またしても全ての導火線を握り消された獄寺は、焦燥も露わに懐を探った。
両の腕に抱えきれない程のダイナマイトを取り出し、点火しようとする。
「三倍ボム……」
獄寺の手が滑ったのは、大量の爆薬が彼の手に余ったのか、抜け切らない動揺の所為だったのか。ツナは与り知らぬことだが追い詰められ開発途中の技を繰り出そうとした獄寺は、導火線に火の点いた得物を取り落とすというあってはならない失敗をした。
「!」
一旦バランスを崩せば、ばらばらと手元から転がり落ちる大量のダイナマイト。じじじと不吉な音が足元から聞こえてくる。全部に火が点いている訳ではないが、誘爆する分を考えればこの至近距離、自分の命はない。
ジ・エンド・オブ・俺……。
獄寺が覚悟を決めた、その瞬間。
「消すーーー!!」
下着姿のツナが、獄寺の足元に滑り込んできた。
「!?」
そこらに散らばるダイナマイトの火を、先程までと同じように、小さな手を使い猛然と握り消していく。ツナが飛び込んでくるまでは両者の間にはかなりの距離があり、獄寺を見殺しにすれば直撃は避けられた筈なのに、である。
「消す消す消すっっ!」
獄寺の驚きには一向に気付かず、死ぬ気のツナはダイナマイトの消火だけに全精力を注ぎ、そしてそれは達成された。

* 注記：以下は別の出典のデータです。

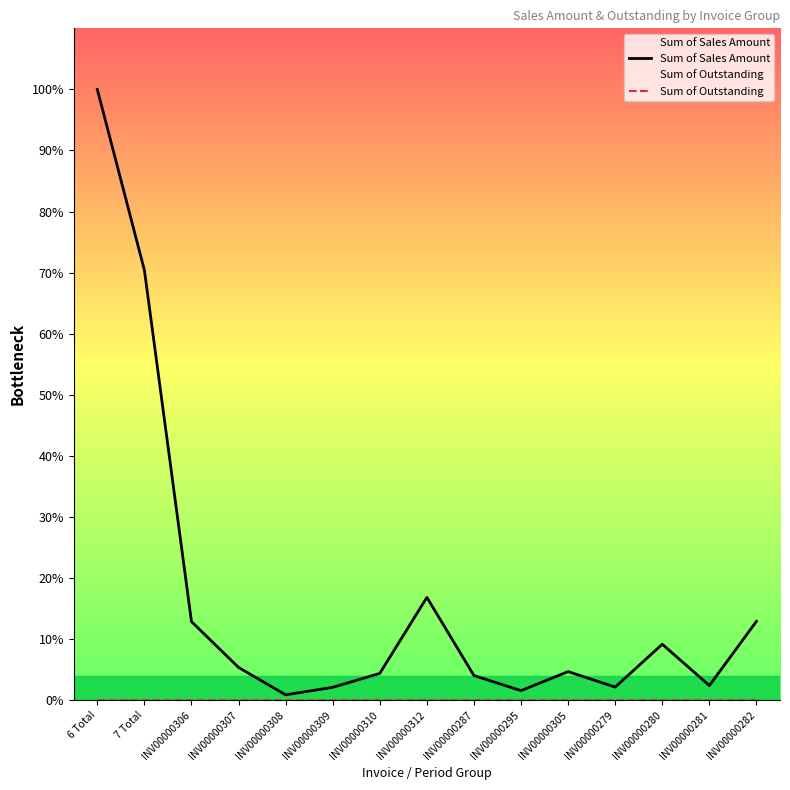

Rank the categories by Sum of Outstanding value from lowest to highest.

6 Total, 7 Total, INV00000307, INV00000308, INV00000309, INV00000310, INV00000312, INV00000287, INV00000295, INV00000305, INV00000279, INV00000280, INV00000281, INV00000282, INV00000306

奇跡的、としか言えない消火活動の終了と共に、死ぬ気状態を脱したツナはゆっくりと上体を起こした。
「ふぅ、何とか助かった〜〜」
地面に落ちたダイナマイトを消火するのに、四つん這いで移動していたのである。
顔を上げたツナは、獄寺との思わぬ距離の近さに、最初ぎょっとした。
「俺、見てませんから!」
次いで、地面に膝を着いた獄寺が顔を伏せながら叫んだ言葉に、今の自分の格好と今し方までの姿勢を思い出して卒倒したくなった。恥ずかしーーー!!
「服着て下さい!じゃなくて、御見逸れしました……!」
ツナが制服に腕を通すまでは顔を上げないと決意しているのか、そのまま土下座のように頭を地面に擦り付けた獄寺は震える声でそれを言った。……ていうか、これって本気で土下座じゃないの!?